Develop an Investment Strategy
Do you have an investment strategy? If this statement leaves you scratching your head, then leverage the advice of experts. Investing in asset classes requires sound financial knowledge of the markets, and professional fund managers spend a lifetime managing investments.
If you want to know where your money is going, then meet with your advisor, discuss your portfolio, and let them advise you on the way forward. Your advisor deals with hundreds of investors over their lifetime, and they will understand the investment strategy that right for you after your consultation.
Review Your Fund Statements
While your 401(k) is somewhat a passive investment, it still requires you to keep your thumb on your account. Your statements are the measure of your funds’ performance, and they give you a clear indication if your fund manager’s strategy is meeting your financial goals.
Investing is like sailing a ship or flying a plane. You know your destination, but environmental conditions may side-track you from your goal. Making minor adjustments along the way helps you to keep your investment on track to reach your goals.
Don’t Make Any Early Withdrawals
Avoid making any early withdrawals from your 401(k) where possible. If you run into financial trouble, look at taking out loans or selling items around the home to cover your expenses before you consider cashing out a portion of your 401(k). Early withdrawals come with stiff penalties that may cost you up to 40-percent of your funds.
Boost Your Financial Literacy and Market Knowledge
If you have no idea about money or investments, then it’s a prudent move to boost your financial literacy. Learning how investors make the choices they do with your portfolio is a vital step in understanding how markets move.

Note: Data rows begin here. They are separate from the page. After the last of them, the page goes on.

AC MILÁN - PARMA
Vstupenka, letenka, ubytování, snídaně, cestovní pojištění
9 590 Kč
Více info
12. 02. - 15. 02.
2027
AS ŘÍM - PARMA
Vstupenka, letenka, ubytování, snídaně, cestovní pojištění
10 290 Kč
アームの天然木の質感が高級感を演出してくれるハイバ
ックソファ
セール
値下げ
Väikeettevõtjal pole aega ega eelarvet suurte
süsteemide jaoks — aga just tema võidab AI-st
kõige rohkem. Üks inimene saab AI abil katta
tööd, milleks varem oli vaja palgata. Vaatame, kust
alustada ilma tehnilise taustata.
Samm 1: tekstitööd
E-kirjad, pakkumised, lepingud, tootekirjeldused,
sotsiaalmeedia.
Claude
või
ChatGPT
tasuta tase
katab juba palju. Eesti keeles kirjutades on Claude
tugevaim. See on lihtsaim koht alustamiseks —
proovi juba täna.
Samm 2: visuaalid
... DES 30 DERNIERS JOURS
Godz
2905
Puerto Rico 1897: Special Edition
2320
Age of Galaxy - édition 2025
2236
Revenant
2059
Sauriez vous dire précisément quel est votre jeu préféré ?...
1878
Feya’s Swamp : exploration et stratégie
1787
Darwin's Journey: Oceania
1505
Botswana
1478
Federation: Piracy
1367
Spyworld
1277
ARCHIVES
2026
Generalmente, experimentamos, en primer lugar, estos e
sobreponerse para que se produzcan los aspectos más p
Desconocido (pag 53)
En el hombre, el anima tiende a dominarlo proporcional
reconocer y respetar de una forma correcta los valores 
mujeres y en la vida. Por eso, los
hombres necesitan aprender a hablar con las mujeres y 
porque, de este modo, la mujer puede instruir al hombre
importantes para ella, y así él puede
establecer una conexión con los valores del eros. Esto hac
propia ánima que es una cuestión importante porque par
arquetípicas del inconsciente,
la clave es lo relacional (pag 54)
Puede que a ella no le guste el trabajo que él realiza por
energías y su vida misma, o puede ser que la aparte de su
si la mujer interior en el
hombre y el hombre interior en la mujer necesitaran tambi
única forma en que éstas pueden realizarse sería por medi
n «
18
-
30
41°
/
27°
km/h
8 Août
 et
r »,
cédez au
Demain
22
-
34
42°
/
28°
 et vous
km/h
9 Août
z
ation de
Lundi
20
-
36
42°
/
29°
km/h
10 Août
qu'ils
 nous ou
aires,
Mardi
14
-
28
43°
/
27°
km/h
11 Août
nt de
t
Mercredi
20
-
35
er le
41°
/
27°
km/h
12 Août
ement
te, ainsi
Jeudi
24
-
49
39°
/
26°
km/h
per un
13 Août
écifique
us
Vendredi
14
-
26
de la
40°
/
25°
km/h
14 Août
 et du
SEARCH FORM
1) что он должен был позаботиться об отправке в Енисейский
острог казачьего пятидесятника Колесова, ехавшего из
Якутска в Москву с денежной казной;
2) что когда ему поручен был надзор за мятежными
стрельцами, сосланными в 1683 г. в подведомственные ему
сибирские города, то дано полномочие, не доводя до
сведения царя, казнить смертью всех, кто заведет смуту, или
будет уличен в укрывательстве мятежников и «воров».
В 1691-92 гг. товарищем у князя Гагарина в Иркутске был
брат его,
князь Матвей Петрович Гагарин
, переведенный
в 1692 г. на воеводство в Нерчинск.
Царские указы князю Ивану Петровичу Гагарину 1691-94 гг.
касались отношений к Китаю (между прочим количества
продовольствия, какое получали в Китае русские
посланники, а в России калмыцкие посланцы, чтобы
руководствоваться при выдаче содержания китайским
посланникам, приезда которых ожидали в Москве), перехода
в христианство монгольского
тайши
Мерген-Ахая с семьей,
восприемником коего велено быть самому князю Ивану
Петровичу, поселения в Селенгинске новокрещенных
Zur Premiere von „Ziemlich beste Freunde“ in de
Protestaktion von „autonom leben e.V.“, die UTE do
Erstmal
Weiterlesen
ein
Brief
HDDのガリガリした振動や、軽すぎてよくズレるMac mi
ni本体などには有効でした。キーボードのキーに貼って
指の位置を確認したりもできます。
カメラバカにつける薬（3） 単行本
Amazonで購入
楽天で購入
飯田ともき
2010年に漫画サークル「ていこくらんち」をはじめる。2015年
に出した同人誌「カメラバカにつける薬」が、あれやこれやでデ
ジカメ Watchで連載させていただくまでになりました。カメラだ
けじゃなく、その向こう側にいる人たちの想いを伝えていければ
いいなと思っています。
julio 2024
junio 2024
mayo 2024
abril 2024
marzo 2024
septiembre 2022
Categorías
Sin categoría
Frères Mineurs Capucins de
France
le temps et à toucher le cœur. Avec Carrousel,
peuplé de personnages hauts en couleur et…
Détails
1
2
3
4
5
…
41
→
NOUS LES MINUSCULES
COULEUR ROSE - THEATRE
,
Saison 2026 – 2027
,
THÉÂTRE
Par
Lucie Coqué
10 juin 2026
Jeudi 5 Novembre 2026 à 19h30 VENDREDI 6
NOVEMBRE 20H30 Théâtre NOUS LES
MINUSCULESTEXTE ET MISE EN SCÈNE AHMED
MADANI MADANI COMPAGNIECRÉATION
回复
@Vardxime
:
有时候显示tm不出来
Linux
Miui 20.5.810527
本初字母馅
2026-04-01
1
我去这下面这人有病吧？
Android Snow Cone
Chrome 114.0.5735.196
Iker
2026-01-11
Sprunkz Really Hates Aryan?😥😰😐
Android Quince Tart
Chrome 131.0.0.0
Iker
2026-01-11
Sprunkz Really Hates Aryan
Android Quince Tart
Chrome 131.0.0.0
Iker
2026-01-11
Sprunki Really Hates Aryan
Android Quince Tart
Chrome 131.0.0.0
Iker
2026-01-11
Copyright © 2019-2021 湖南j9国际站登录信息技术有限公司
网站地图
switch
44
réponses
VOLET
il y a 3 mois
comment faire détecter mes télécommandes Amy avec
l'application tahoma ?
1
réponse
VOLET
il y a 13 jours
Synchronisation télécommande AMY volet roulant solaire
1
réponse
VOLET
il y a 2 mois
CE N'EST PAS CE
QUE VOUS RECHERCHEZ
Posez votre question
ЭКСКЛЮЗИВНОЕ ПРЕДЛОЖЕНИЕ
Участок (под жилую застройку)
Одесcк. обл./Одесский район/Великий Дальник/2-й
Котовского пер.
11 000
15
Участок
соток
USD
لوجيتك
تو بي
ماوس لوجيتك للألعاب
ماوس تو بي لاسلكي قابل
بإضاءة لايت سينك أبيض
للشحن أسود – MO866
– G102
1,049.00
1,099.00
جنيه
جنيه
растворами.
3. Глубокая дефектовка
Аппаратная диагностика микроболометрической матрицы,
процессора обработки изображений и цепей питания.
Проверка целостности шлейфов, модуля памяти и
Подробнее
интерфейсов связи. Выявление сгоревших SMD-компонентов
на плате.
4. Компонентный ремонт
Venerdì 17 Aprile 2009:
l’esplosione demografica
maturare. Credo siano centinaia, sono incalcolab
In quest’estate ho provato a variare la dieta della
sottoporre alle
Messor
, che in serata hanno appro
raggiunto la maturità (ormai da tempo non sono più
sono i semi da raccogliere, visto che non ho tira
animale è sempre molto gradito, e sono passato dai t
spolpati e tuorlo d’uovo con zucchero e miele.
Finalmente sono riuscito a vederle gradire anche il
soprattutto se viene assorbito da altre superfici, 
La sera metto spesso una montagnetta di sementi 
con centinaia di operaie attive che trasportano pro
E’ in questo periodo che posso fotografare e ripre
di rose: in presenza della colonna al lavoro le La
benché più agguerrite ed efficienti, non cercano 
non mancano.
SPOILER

If you spend a few hours a week developing your financial literacy by reading articles like this, then it will bring you one step closer to being able to manage your fund yourself, maximizing your returns while increasing your financial responsibility.
Wrapping Up – Key Takeaways
A 401(k) is a prudent financial investment in your retirement. People who have no idea how to invest can take advantage of professional investors knowledge, experience, and skills to help them grow their money. If managed properly, a 401(k) can help you meet your retirement goals, allowing you to afford a lavish retirement in your golden years.
The flexibility of a 401(k) permits any American with the opportunity to grow their money passively, without worrying that the bank is not giving them any interest on their savings. There is a 401(k) to suit Americans at any stage of their career, with an investment strategy to suit their risk tolerance. The sooner you start investing in your future, the more clarity and certainty you have in your financial position at retirement.